Aix Marseille Université, CNRS, AFMB, UMR 7257, Marseille, France.
ATEA Pharmaceuticals, Inc., Boston, Massachusetts, United States of America.
PLoS Biol. 2024 Aug 27;22(8):e3002743. doi: 10.1371/journal.pbio.3002743. eCollection 2024 Aug.

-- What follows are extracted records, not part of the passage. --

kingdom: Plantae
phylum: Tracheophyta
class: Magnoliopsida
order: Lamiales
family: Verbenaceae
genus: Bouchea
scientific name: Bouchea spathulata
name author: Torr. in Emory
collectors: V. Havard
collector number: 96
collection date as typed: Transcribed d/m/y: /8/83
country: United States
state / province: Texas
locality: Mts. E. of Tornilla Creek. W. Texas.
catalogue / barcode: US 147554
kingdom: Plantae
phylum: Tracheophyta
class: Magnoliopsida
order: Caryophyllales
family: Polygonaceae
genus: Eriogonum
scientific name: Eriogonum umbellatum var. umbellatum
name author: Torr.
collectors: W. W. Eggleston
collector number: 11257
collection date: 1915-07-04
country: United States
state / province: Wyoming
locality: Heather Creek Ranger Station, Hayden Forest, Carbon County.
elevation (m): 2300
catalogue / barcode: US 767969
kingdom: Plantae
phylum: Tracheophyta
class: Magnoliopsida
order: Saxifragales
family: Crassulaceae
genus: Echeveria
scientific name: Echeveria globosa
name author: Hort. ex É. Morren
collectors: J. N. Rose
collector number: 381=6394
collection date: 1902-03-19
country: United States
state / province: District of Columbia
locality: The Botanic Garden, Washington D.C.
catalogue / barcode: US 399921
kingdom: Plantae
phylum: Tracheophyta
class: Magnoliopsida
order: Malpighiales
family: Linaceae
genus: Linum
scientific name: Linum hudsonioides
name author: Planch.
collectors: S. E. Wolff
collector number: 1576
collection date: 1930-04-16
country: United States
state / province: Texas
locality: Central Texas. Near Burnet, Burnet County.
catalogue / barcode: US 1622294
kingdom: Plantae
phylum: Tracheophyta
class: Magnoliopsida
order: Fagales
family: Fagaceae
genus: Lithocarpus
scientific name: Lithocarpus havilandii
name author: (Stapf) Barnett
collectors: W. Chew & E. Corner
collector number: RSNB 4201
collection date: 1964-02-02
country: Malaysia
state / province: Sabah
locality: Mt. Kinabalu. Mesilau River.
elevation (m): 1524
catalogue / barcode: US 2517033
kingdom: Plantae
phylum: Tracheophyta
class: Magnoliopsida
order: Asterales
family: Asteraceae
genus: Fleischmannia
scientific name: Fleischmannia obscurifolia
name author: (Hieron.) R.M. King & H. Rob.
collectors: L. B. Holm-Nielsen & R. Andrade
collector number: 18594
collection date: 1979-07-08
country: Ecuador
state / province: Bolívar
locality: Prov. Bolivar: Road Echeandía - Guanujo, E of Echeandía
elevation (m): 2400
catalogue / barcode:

Bemnifosbuvir (AT-527) and AT-752 are guanosine analogues currently in clinical trials against several RNA viruses. Here, we show that these drugs require a minimal set of 5 cellular enzymes for activation to their common 5'-triphosphate AT-9010, with an obligate order of reactions. AT-9010 selectively inhibits essential viral enzymes, accounting for antiviral potency. Functional and structural data at atomic resolution decipher N6-purine deamination compatible with its metabolic activation. Crystal structures of human histidine triad nucleotide binding protein 1, adenosine deaminase-like protein 1, guanylate kinase 1, and nucleoside diphosphate kinase at 2.09, 2.44, 1.76, and 1.9 Å resolution, respectively, with cognate precursors of AT-9010 illuminate the activation pathway from the orally available bemnifosbuvir to AT-9010, pointing to key drug-protein contacts along the activation pathway. Our work provides a framework to integrate the design of antiviral nucleotide analogues, confronting requirements and constraints associated with activation enzymes along the 5'-triphosphate assembly line.
贝那福司他韦(AT-527)和 AT-752 是目前正在临床试验中针对多种 RNA 病毒的鸟嘌呤类似物。在这里,我们表明这些药物需要一组最少的 5 种细胞酶来将其激活为共同的 5'-三磷酸 AT-9010,反应顺序是强制性的。AT-9010 选择性抑制必需的病毒酶,从而解释了其抗病毒效力。在原子分辨率下的功能和结构数据揭示了与代谢激活兼容的 N6-嘌呤脱氨作用。人组氨酸三核苷酸结合蛋白 1、腺苷脱氨酶样蛋白 1、鸟苷激酶 1 和核苷二磷酸激酶的晶体结构分别在 2.09、2.44、1.76 和 1.9 Å分辨率下,与 AT-9010 的同源前体一起阐明了从口服可用的贝那福司他韦到 AT-9010 的激活途径,指出了激活途径中关键的药物-蛋白接触点。我们的工作为整合抗病毒核苷酸类似物的设计提供了一个框架,同时考虑了沿着 5'-三磷酸装配线与激活酶相关的要求和限制。